15 years ago I worked on e-Conveyancing and one of the biggest challenges was network effects. A system that provides authenticated, instantaneous end-to-end transactional completion was effectively worthless as long as a single transaction existed outside of the network.
Similarly here, at some point money exits the supply chain into fiat so suppliers – ultimately people? – can buy things like food or other basic staples. They’re not doing so with integrated* digital currencies and likely never will. And at that point the value of the entire network collapses.

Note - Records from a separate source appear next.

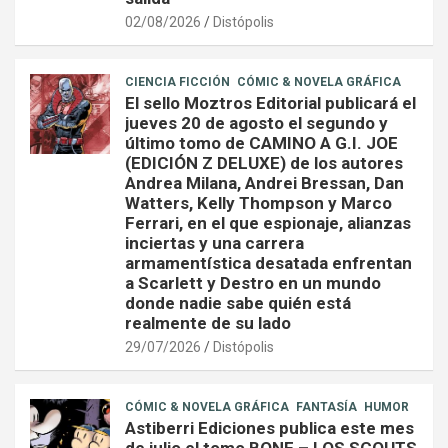
02/08/2026
Distópolis
CIENCIA FICCIÓN
CÓMIC & NOVELA GRÁFICA
El sello Moztros Editorial publicará el
jueves 20 de agosto el segundo y
último tomo de CAMINO A G.I. JOE
(EDICIÓN Z DELUXE) de los autores
Andrea Milana, Andrei Bressan, Dan
Watters, Kelly Thompson y Marco
Ferrari, en el que espionaje, alianzas
inciertas y una carrera
armamentística desatada enfrentan
a Scarlett y Destro en un mundo
donde nadie sabe quién está
realmente de su lado
29/07/2026
Distópolis
CÓMIC & NOVELA GRÁFICA
FANTASÍA
HUMOR
Astiberri Ediciones publica este mes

(*Integrated is a key theme. While blockchain is a gold-rush and there are many players there is little incentive to interoperate, and thus the network chain is even shorter before collapse. Ultimately things will coalesce into a small (single?) pool of chain suppliers, reducing the risk of collapse. But at this point the decentralized benefit of blockchain disappears and the solution is no different to an existing centralized transactional log, i.e. blockchain doesn’t need to exist anyway.)
As with e-Conveyancing the solution is an all-or-nothing adoption that is to all intents and purposes impossible to implement and enforce, particularly in a world that can’t politically agree on, well, anything!
In my view, this is why blockchain is so much hype over substance. I get the math and it sure works in theory, but it relies on a technologist’s utopian ambition that just doesn’t acknowledge the reality of the world.
I think Erica tries to hint at this at the very end, despite falling back on a banking paradigm that she herself criticizes of the mainstream media:
“But once people have access to “mainstream” wallets that allow anyone to send any amount of money, pay direct debits, interchange between crypto and fiat seamlessly and with insurance – many if not all will have no need for an ordinary, day-to-day bank account ever again.”
My point is that for the promised benefits to materialize it’s not “people”. It’s all people. And it’s not “access”. It’s use.
I’m yet to see a proposal to overcome this issue.